WHAT NEEDS TO BE DONE: Count how many of the lines below contain the word "قرار". Give only the number.

=== Section Start ===

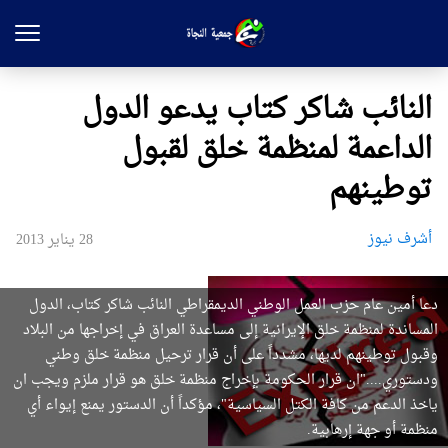
النائب شاكر كتاب يدعو الدول
الداعمة لمنظمة خلق لقبول
توطينهم
أشرف نيوز
28 يناير 2013
دعا أمين عام حزب العمل الوطني الديمقراطي النائب شاكر كتاب، الدول
المساندة لمنظمة خلق الإيرانية إلى مساعدة العراق في إخراجها من البلاد
وقبول توطينهم لديها، مشدداً على أن قرار ترحيل منظمة خلق وطني
ودستوري...."ان قرار الحكومة بإخراج منظمة خلق هو قرار ملزم ويجب ان
ياخذ الدعم من كافة الكتل السياسية"، مؤكداً أن الدستور يمنع إيواء أي
منظمة أو جهة إرهابية.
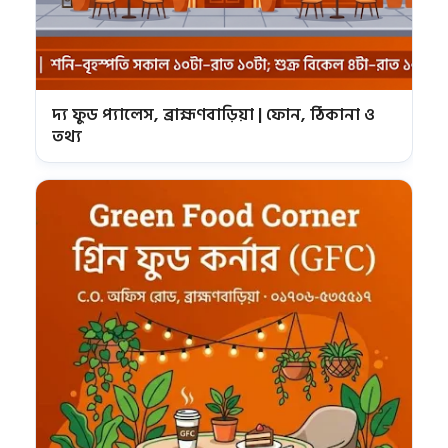
দ্য ফুড প্যালেস, ব্রাহ্মণবাড়িয়া | ফোন, ঠিকানা ও
তথ্য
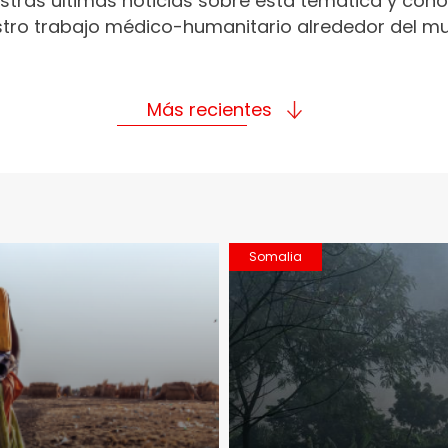
stras últimas noticias sobre esta temática y con
tro trabajo médico-humanitario alrededor del m
Más recientes
Somalia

=== Section End ===

TASK RESPONSE: 2